On June 9, the South Hadley Board of Health passed a regulation banning application of second generation anticoagulant rodenticides [SGARs] on town-owned/-operated property. SGARs are environmentally harmful wherever they are applied, including to federally listed threatened and endangered species, household pets and even young children. Plus, low-income and minority populations tend to be financially least prepared to deal with the unintended consequences and health care costs of accidental rodenticide poisonings.

SGARs are rodent poisons (rodenticides) capable of killing rodents (typically rats and mice) after a single feeding; in practice however, rodents are able to feed repeatedly and can accumulate more than a lethal dose. These products tend to have a long biological half-life and can remain in a dead rodent’s body at toxic levels for many months. Thus, when poisoned rodents are consumed by a raptor (owls, bald eagles, red-tailed hawks, etc.); predator (bobcats, mountain lions, foxes, etc.); or household pets (dogs, cats, etc.) a lethal dose can be ingested (called “secondary poisoning”). Not only are these deaths destructive to natural ecosystems, but also lost are the valuable rodent management services that these wildlife species provide.

Such concerns are important in most rodent control efforts where the poison applicators (public or professional) may not be thoroughly trained and where monitoring may be incomplete and/or infrequent. And we must always consider the possibility of human error in handling, applying, and disposing of toxicants.

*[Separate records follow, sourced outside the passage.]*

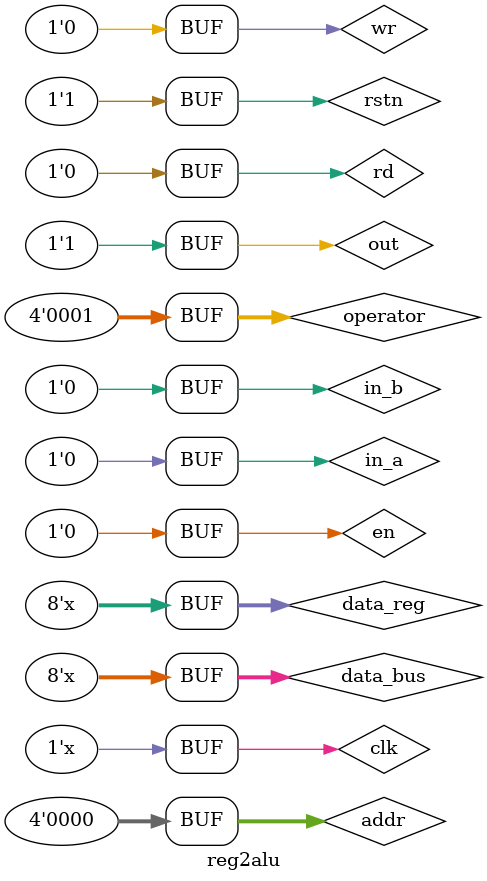
<source format=v>
module reg2alu;

reg clk,rstn,in_a,in_b,out,en;
reg [3:0] operator;

reg [7:0] data_reg;
reg wr,rd;
reg [3:0] addr;
wire [7:0] data_bus;
wire [7:0]  ts1,ts2;

assign data_bus = data_reg;
always #5 clk = ~clk;
initial begin
    clk = 0;
    in_a = 0;
    in_b = 0;
    operator = 0;
    en = 0;
    wr = 0;
    rd = 0;
    addr = 0;
    data_reg = 0;
    out = 0;
    #5 rstn = 1;
    #10
        data_reg <= 5;
        addr <= 0;
        wr <= 1;
        rd <= 0;
    #10
        data_reg <= 3;
        addr <= 1;
        wr <= 1;
        rd <= 0;
    #10 
        data_reg <= 8'bzzzzzzzz;
        operator <= 1;
        rd <= 1;
        wr <= 0;
        addr <= 0;
        in_a <= 1;
        in_b <= 0;
        en <= 0;
        out <= 0;
    #10
        rd <= 1;
        wr <= 0;
        addr <= 1;
        in_a <= 0;
        in_b <= 1;
        en <= 0;
        out <= 0;
    #10
        rd <= 0;
        wr <= 0;
        addr <= 0;
        in_a <= 0;
        in_b <= 0;
        en <= 1;
        out <= 0;
    #10
        rd <= 0;
        wr <= 0;
        addr <= 0;
        in_a <= 0;
        in_b <= 0;
        en <= 0;
        out <= 1;
end
RegFile regfile(
   .clk(clk),
   .rstn(rstn),
   .wr(wr),
   .rd(rd),
   .data_wire(data_bus),
   .addr(addr)
);
ALU alu(
    .in_a(in_a),
    .in_b(in_b),
    .operator(operator),
    .out(out),
    .en(en),
    .a(data_bus),
    .b(data_bus),
    .data_out(data_bus),
    .clk(clk),
    .rstn(rstn),
    .ts1(ts1),
    .ts2(ts2)
);


endmodule
</source>
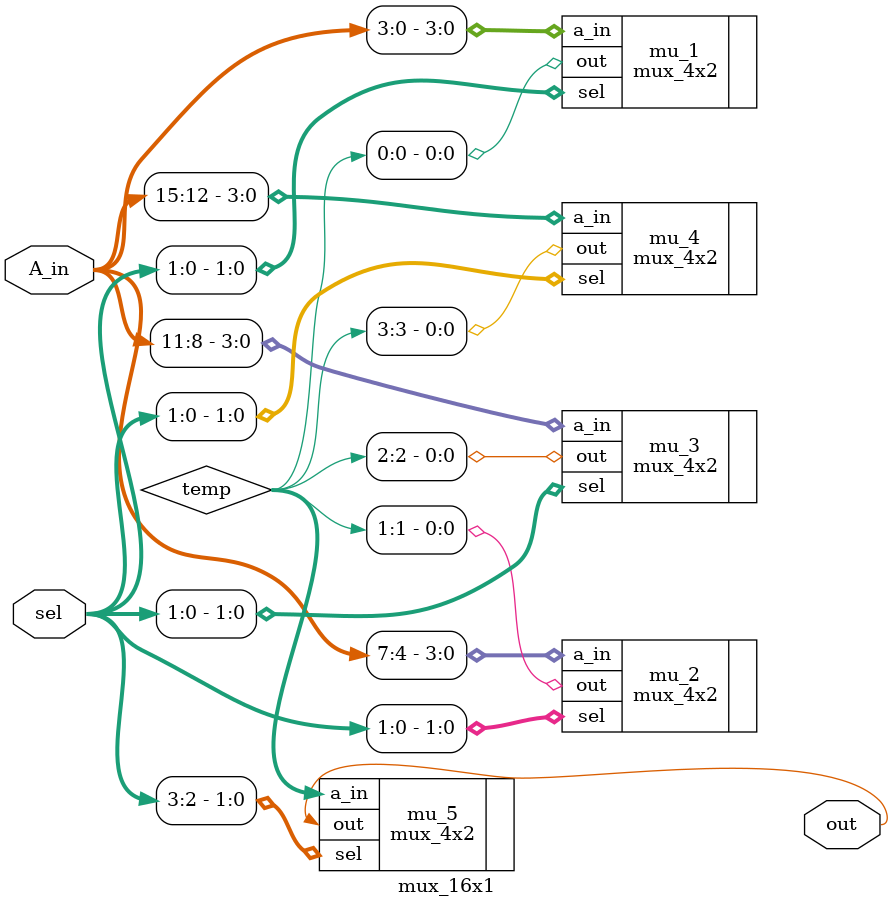
<source format=v>
/*
@source : https://www.youtube.com/watch?v=uLqIHN-0Kao&list=PLJ5C_6qdAvBELELTSPgzYkQg3HgclQh-5&index=10

##. Structural level implementation of 16x1 mux;
	- It can be implemented by breaking the design into 5 4x2 mux

*/

module mux_16x1 #(parameter DATA_WIDTH=16, SEL_WIDTH=4)(
			input [DATA_WIDTH-1:0] A_in,
			input [SEL_WIDTH-1:0] sel,
			output out
		);

	wire [3:0] temp;

	mux_4x2 #(.DATA_WIDTH(4),.SEL_WIDTH(2)) mu_1(.a_in(A_in[3:0]), .sel(sel[1:0]), .out(temp[0])); // STAGE-1;	
	mux_4x2 #(.DATA_WIDTH(4),.SEL_WIDTH(2)) mu_2(.a_in(A_in[7:4]), .sel(sel[1:0]), .out(temp[1])); // STAGE-2;
	mux_4x2 #(.DATA_WIDTH(4),.SEL_WIDTH(2)) mu_3(.a_in(A_in[11:8]), .sel(sel[1:0]), .out(temp[2])); // STAGE-3;
	mux_4x2 #(.DATA_WIDTH(4),.SEL_WIDTH(2)) mu_4(.a_in(A_in[15:12]), .sel(sel[1:0]), .out(temp[3])); // STAGE-4;
	mux_4x2 #(.DATA_WIDTH(4),.SEL_WIDTH(2)) mu_5(.a_in(temp), .sel(sel[3:2]), .out(out)); // STAGE-4;

endmodule
</source>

Antidotal therapies are costly and not a probable outcome for secondarily poisoned non-target wildlife. SGARs must be applied in a manner that renders them unavailable to non-target wildlife (and pet species); and a poison’s biological half-life must be short enough so that a hyper-lethal dose is not likely. Since these constraints for SGARs are unrealistic in principle and practice, and since non-target wildlife (and pets) are valuable environmental resources, SGARs are now banned from application by anyone on town-owned/-operated lands and in and around its buildings and structures. Integrated Pest Management (IPM) shall be the methodology of choice to understand, prevent and manage unwanted rodents on town-owned premises.

IPM is a decision-making process in which all necessary appropriate treatments (typically low-/non-toxic) are brought to bear on a pest problem with the goal of providing a remedy that is the most effective, safe, economical and sustainable. South Hadley residents are likewise encouraged to not use SGARs. Active ingredients of SGAR products include: brodifacoum; bromadiolone; difenacoum; or difethialone.

Dr. Stephen Frantz is a member of the South Hadley Board of Health and town resident.